- [About this exercise]: Pictures are to be left out. Return exactly the lines below from the one with "[233,49,392,60] table of" up to and including the one with "[562,358,988,375] [562,379,821,396] A".

- [Provided information]:
[Start of section]

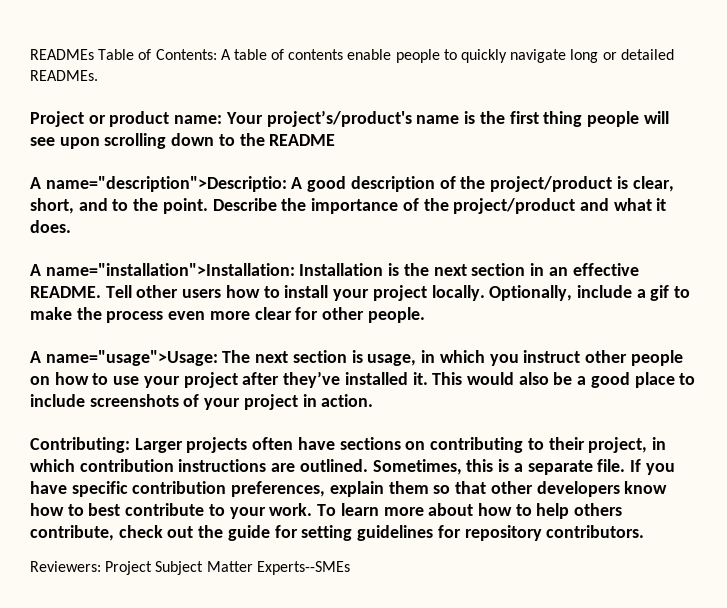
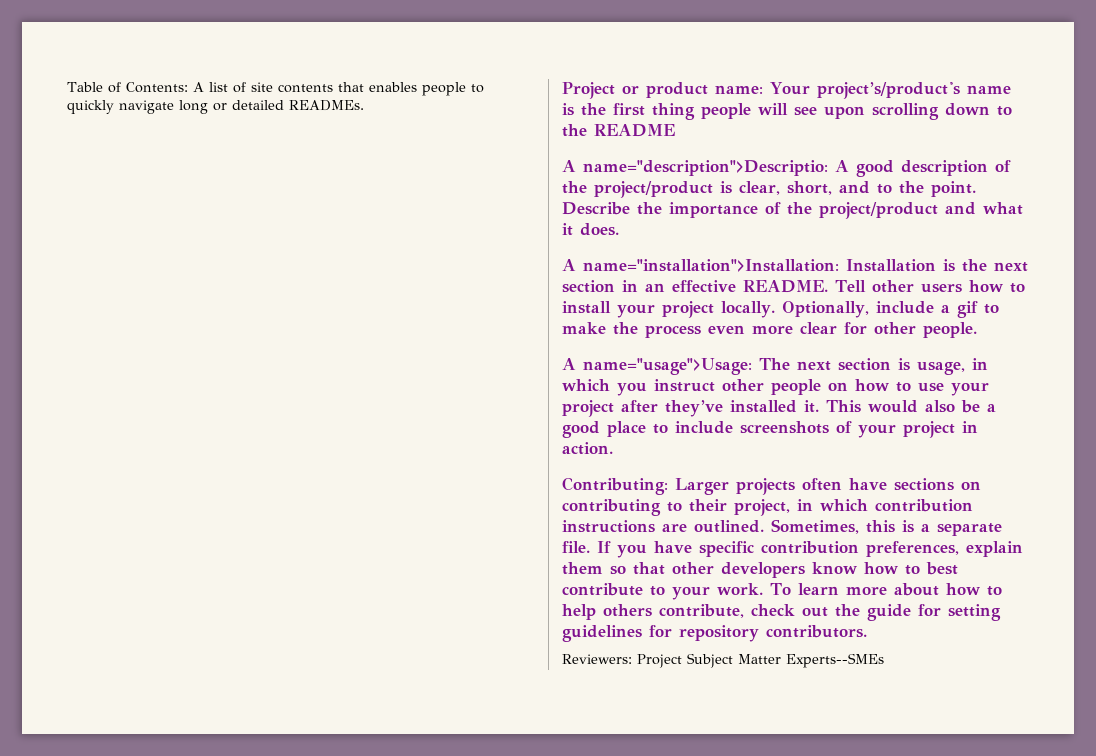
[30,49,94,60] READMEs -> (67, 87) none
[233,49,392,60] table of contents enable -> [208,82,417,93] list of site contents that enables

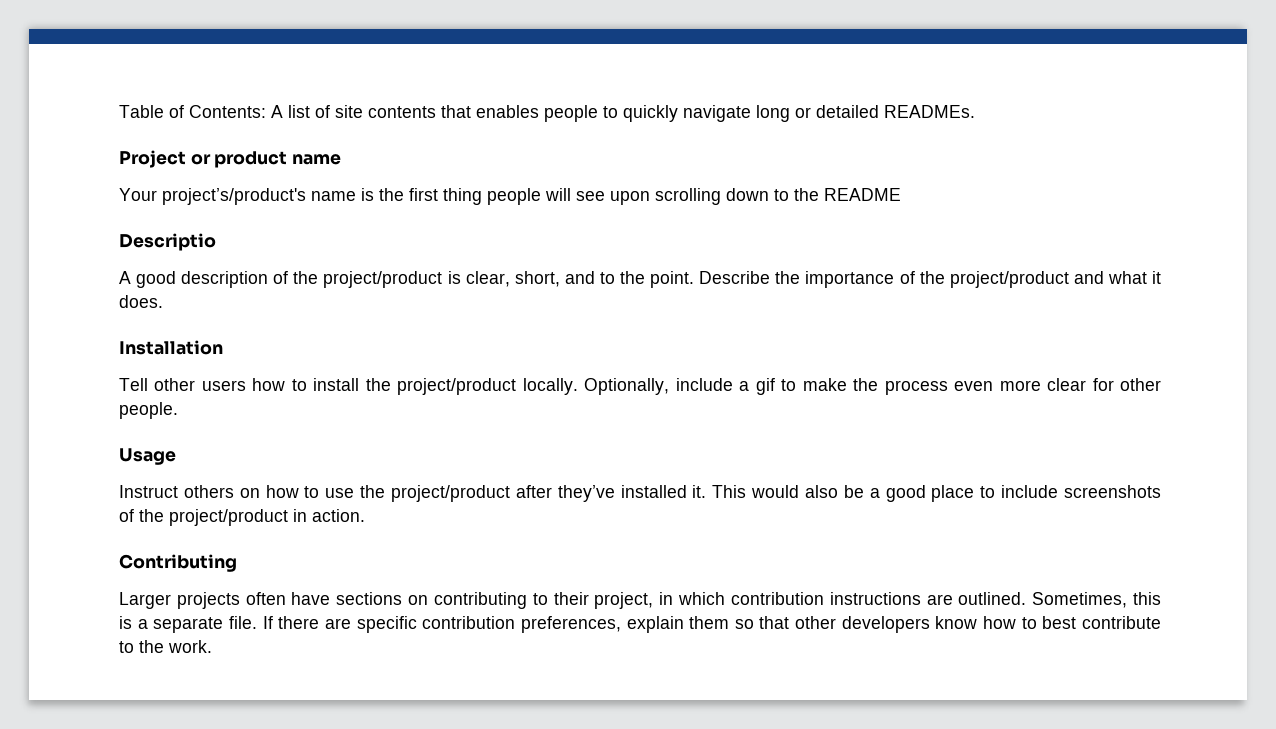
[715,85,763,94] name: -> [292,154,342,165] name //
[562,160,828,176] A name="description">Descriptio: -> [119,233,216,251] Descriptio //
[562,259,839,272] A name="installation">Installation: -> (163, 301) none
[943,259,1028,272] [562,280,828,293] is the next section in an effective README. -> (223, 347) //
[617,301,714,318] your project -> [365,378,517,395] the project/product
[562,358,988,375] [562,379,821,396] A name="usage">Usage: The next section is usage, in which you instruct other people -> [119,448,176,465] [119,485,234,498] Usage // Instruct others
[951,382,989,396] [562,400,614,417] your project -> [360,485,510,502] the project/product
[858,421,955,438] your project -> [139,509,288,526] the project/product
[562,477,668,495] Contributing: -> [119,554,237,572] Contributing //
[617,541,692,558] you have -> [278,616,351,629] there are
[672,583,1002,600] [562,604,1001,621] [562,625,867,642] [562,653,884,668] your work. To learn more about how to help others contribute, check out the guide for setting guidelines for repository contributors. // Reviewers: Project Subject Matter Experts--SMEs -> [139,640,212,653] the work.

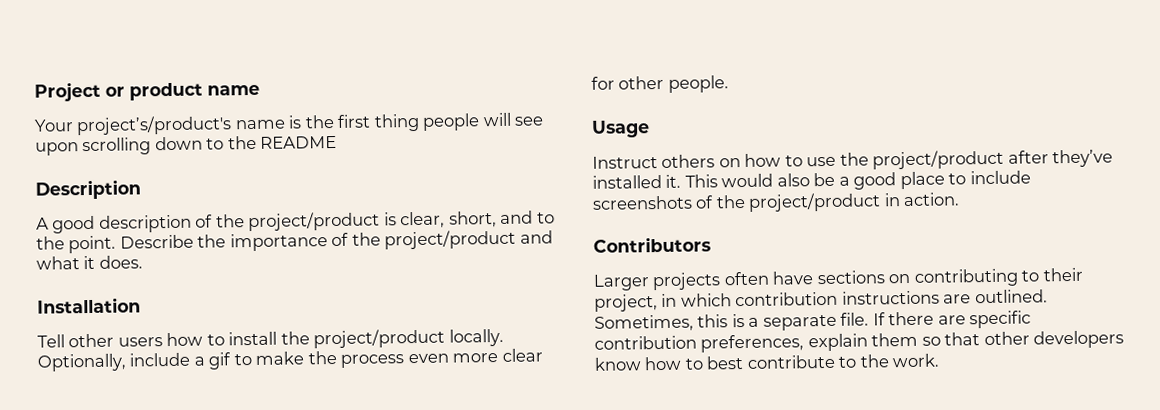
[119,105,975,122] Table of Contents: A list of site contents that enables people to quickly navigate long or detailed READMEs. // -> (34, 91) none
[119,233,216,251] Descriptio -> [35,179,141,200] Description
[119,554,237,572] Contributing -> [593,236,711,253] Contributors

[End of section]

- [Exercise result]:
[233,49,392,60] table of contents enable -> [208,82,417,93] list of site contents that enables

[715,85,763,94] name: -> [292,154,342,165] name //
[562,160,828,176] A name="description">Descriptio: -> [119,233,216,251] Descriptio //
[562,259,839,272] A name="installation">Installation: -> (163, 301) none
[943,259,1028,272] [562,280,828,293] is the next section in an effective README. -> (223, 347) //
[617,301,714,318] your project -> [365,378,517,395] the project/product
[562,358,988,375] [562,379,821,396] A name="usage">Usage: The next section is usage, in which you instruct other people -> [119,448,176,465] [119,485,234,498] Usage // Instruct others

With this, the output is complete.